新卒者などが特定の職種で職業人としてのキャリアを開始する場合、まずは職業教育訓練生(Auszubildender)として働き、仕事上の専門知識・技能を習得しなければならない。職業教育訓練に関しては法律(職業教育法=BBi […]

新卒者などが特定の職種で職業人としてのキャリアを開始する場合、まずは職業教育訓練生(Auszubildender)として働き、仕事上の専門知識・技能を習得しなければならない。職業教育訓練に関しては法律(職業教育法=BBiG=)があり、同法22条には解雇規定が定められている。同条2項1には、試用期間が終了した職業訓練性は重大な理由がない限り即時解雇されないと明記されている。この規定に関する係争で最高裁の連邦労働裁判所(BAG)が2月に判決(訴訟番号:6 AZR 845/13)を下したので、ここで取り上げてみる。

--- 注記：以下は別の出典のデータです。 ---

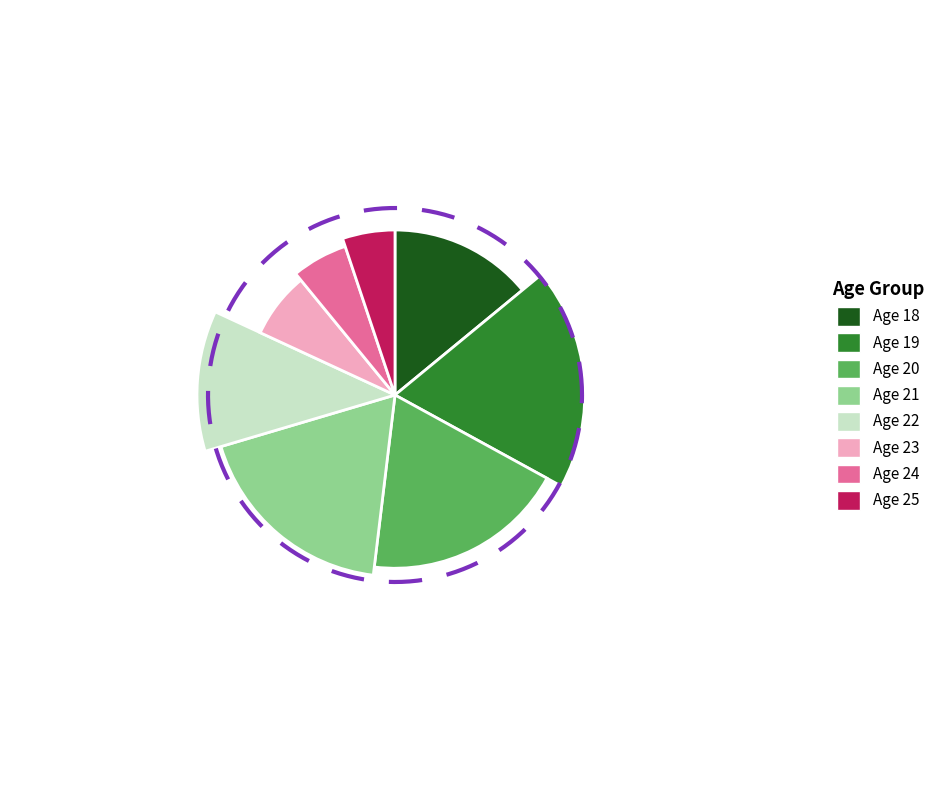

Which has a higher value, 25 or 24?

24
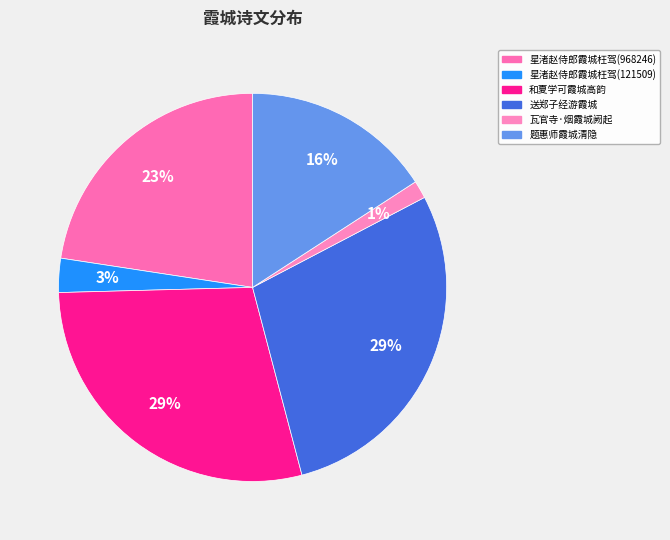

How many slices are in this pie chart?

6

裁判は2010年8月1日から銀行の支店で働いていた職業教育訓練生が同行を相手取って起こしたもの。同訓練生は11年6月20日、夜間金庫の収納箱に収められている現金の検算を行った。その後、収納箱の現金が500ユーロ不足していることが判明したため、同支店は本人から事情を聴取。その際、不足している額を本人に伝えていなかったにもかかわらず、同訓練生は500ユーロが足りないことを自ら発言した。同行はこれを受けて、同訓練生が500ユーロを盗み取ったと判断。即時解雇を通告した。

これに対し同訓練性は、事情聴取の際に自分に容疑がかかっていることを事前に伝えなかったことは不当だなどと主張し、解雇無効の確認を求める訴訟を起こした。

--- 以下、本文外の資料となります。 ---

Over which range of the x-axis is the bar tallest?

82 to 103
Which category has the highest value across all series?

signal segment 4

1、2審は原告の主張を退け、最終審のBAGも下級審判決を支持した。判決理由で裁判官は、重大な義務違反の疑いが濃厚な場合はBBiG22条1項1の「重大な理由」を根拠に職業教育訓練生を即時解雇できると言い渡した。事情聴取の前に原告に疑いがかかっていることを伝えなかったことなどは問題でないとしている。